Manager: “Oh thank God. We need that back to reattach it.”
Stowers: “Give it back? No way! I’m calling my attorney and the TV Stations.”*
Stowers: “Haw Haw Haw”**
*Paraphrased from actual statement, which had witnesses.
** Not actually said.
If the custard were chocolate, then the Minimum Wage Custard Jockey would not have seen the blood. It would just appear to be some darker swirls in the custard. If the custard were a light color, then… well…
I once sliced off the tip of my thumb on a deli-slicing machine. I immediately began bouncing around and swearing. I did not continue to slice meat. I took care of my thumb (it was only the very tip of it that got sliced off, and it grew back eventually) and took a little break. Then, and only then, did I clean the slicer.
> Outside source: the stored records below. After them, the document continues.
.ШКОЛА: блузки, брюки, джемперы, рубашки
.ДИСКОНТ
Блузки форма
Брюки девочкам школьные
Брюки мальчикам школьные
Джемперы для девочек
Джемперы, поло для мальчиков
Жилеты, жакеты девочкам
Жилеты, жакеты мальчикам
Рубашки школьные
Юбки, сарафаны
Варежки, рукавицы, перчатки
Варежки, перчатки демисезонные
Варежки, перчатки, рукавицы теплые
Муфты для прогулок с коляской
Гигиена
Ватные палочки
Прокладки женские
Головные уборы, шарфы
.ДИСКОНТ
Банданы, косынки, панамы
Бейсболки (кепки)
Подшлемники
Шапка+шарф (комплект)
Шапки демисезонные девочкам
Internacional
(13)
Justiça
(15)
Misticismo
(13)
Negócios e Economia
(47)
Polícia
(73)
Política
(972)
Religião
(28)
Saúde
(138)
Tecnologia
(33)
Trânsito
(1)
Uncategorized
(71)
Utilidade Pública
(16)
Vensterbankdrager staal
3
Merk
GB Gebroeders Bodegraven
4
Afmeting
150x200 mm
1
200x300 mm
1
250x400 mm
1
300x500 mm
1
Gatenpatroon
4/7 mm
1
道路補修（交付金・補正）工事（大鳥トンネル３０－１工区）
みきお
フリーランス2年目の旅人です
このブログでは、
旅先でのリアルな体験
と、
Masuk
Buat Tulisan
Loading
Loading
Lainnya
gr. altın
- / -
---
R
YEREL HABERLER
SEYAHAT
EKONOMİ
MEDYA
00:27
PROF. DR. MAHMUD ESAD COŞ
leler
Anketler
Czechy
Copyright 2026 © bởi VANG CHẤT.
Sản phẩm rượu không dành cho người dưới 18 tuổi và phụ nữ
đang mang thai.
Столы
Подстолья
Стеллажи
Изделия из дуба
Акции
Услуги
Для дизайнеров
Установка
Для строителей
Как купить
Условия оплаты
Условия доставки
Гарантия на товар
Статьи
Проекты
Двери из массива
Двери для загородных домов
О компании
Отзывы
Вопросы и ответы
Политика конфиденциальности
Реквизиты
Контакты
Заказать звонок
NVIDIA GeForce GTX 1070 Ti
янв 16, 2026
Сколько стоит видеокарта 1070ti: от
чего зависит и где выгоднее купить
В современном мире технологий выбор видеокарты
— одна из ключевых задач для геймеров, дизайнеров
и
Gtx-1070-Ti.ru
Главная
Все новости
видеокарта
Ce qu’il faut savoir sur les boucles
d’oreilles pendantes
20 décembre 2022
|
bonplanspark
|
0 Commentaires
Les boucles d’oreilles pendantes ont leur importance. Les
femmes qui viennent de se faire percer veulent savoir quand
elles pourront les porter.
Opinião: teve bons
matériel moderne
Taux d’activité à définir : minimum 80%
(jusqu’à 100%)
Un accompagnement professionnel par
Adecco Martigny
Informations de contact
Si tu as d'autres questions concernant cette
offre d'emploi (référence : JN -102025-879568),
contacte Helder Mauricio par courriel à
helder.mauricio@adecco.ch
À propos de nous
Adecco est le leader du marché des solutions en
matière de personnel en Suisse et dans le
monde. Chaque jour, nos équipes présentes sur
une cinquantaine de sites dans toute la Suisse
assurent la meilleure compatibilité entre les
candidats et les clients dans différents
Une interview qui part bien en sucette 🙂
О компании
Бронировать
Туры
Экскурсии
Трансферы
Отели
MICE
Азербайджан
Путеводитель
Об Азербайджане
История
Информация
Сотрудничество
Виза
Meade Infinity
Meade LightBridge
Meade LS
I can see where Fizer might have gone into shock, but I don’t understand why the batch of custard was not pulled from the sales shelf. That’s just gross. And Stowers is just an asshole for refusing to hand the the fingertip over. Maybe it could have been re-attached, maybe not. I hope that Fizer sues that guy for everything he’s got, as Fizer is now permanently slightly disabled. I’d hate to try to go through life without use of all ten of my fingers.
The article mentions that this is the second time in less than a year that someone’s lost a finger in that machine. Someone needs to look into that.
I dunno, it seems pretty bizarre that something (anything) could fall into a food delivery machine and be served so fast that nobody could stop the machine or inform the server that a foreign object is in the food. If this was a pen cap, paperclip or nametag, would that all get served up too? It’s also the second time a person lost a body part in that machine.
Methinks the management is not really up to snuff.
I wonder if Stowers thought for even a second that coldly insisting on hanging on to a piece of SOMEONE ELSE’S BODY might open him up to a lawsuit of his own.
Just for his mean-spiritedness, I’d love to see the two suits cancel out to zero gain for either party. But that would be fair, and we know the tort system always moves in the direction that will take it the quickest away from fairness and common sense.
We don’t know that it wasn’t. Until we get a clearer report of how much time elapsed, what the setup is there, and whatever other factors were in play, I’m hesitant to throw any blame.
Sometimes the pain from losing a body part can be so tremendous that the brain can’t comprehend it immediately. I’ve heard of people who lost entire arms in shark attacks and car wrecks who didn’t realize their arm was missing until they looked down and saw that it was gone. The kid could have been slinging custard for five minutes before he got a good look at his hand.
I can understand this if Stowers and the store sued each other, but how is it ‘fair’ to the kid who lost the tip of his finger and may have lost the chance to have it reattached by the meanspirited asshole’s deciding to hold onto it?